> _ТРЕБОВАНИЯ К ЗАДАНИЯМ_:
**1)** Ответьте по тексту об университете на три вопроса:
(a) Какого числа студент подал прошение о возврате документов?
(b) Кто был ректором Санкт-Петербургского университета, которому адресовано прошение?
(c) Кто выполнял надзор за студентами по Уставу 1835 года?
**2)** Продублируйте дословно фрагмент текста об университете между словами «Официально причиной, которая» и «приложил свидетельство доктора.» включительно.

Однако в университете он пробыл недолго. Уже 14 ноября 1861 года наш герой подает прошение на имя ректора университета с просьбой вернуть документы. Иными словами, университетские лекции он слушал чуть менее двух месяцев. Причина такого резкого поворота в жизни нашего героя вовсе не в разочаровании в науках.

Официально причиной, которая указывалась в прошении, была названа болезнь. Уже на 5-й день студенческой жизни наш герой якобы так тяжко заболел, что не смог даже получить зачетную книжку. «И в настоящее время по причине неблагоприятствующего климата по совету пользовавшего меня доктора я должен отправиться на место моей родины», – писал студент господину ректору Санкт-Петербургского университета, тайному советнику и кавалеру многих орденов, а также личному другу Александра Пушкина – Петру Александровичу Плетневу. И явно хитрил – добавим от себя. Впрочем для убедительности к прошению он все же приложил свидетельство доктора.

Здесь необходимо пояснить, что учеба в Санкт-Петербурге началась для него в очень неспокойное время. Студенты университета массово отказывались получать так называемые мартикулы, иначе говоря, зачетные книжки, по новым правилам. Вся загвоздка в том, что в этих самых новых правилах студенты существенно ограничивались в гражданских правах. В частности, новые правила содержали распоряжения о приемных и переводных экзаменах, отмене студенческой формы, стипендиях и пособиях, воспрещали «всякие сходки без разрешения начальства», требовали «точного посещения лекций с соблюдением необходимых порядка и тишины».

Студенческие собрания, как и объяснения студентов на равных с университетским начальством через выбранных ими депутатов, категорически запрещались.

Распорядители студенческих касс взаимопомощи, библиотек, читален и другие выбранные на собраниях представители учащейся молодежи заменялись лицами, назначенными университетским начальством. Распоряжение студенческой кассой взаимопомощи переходило к инспектору и ректору университета.

Одним из самых скандальных распоряжений в новых правилах стал запрет на освобождение более двух студентов от каждой губернии, входившей в состав учебного округа, от платы за обучение. Это означало отмену ранее широко применявшейся льготы для неимущих студентов. Таким образом, доступ в университет для них был закрыт.

В целом студенты были поставлены в полную зависимость от общей полиции, этому способствовала и отмена единой студенческой формы. Надзор за поведением и намерениями студентов внутри университетов возлагался на проректора, которого избирали из профессоров, специально для выполнения полицейских функций. Согласно положениям университетского Устава 1835 года ранее эту функцию выполнял инспектор, а не проректор.

Сохраненные записи данных
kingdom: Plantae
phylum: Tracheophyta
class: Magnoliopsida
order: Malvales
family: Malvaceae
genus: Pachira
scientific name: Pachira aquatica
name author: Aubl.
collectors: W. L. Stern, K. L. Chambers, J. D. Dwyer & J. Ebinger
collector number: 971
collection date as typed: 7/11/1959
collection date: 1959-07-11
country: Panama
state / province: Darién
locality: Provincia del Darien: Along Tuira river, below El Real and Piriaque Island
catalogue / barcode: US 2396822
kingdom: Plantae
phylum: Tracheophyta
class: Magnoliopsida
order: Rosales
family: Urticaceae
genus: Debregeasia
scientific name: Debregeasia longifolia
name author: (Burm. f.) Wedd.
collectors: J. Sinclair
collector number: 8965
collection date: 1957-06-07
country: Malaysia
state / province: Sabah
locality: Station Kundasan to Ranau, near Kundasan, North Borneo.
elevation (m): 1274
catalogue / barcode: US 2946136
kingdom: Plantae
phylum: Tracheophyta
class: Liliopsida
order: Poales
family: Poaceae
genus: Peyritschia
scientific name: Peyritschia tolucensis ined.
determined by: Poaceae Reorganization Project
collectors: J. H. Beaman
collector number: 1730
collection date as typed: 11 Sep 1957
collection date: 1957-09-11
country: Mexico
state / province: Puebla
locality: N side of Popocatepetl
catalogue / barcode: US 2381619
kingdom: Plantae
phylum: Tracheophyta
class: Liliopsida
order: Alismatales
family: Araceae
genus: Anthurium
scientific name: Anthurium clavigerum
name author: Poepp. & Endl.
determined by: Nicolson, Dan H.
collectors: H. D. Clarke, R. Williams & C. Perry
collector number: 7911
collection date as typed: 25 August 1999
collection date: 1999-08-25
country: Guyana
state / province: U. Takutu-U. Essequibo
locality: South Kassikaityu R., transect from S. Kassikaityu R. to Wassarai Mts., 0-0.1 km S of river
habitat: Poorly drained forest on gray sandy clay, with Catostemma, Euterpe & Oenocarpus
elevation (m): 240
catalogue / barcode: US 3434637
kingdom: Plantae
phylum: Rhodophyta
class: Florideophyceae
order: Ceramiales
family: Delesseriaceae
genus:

> _СПИСОК ОТВЕТОВ_:
**1)**
(a) 14 ноября 1861 года.
(b) Петр Александрович Плетнев.
(c) Инспектор.

**2)**
Официально причиной, которая указывалась в прошении, была названа болезнь. Уже на 5-й день студенческой жизни наш герой якобы так тяжко заболел, что не смог даже получить зачетную книжку. «И в настоящее время по причине неблагоприятствующего климата по совету пользовавшего меня доктора я должен отправиться на место моей родины», – писал студент господину ректору Санкт-Петербургского университета, тайному советнику и кавалеру многих орденов, а также личному другу Александра Пушкина – Петру Александровичу Плетневу. И явно хитрил – добавим от себя. Впрочем для убедительности к прошению он все же приложил свидетельство доктора.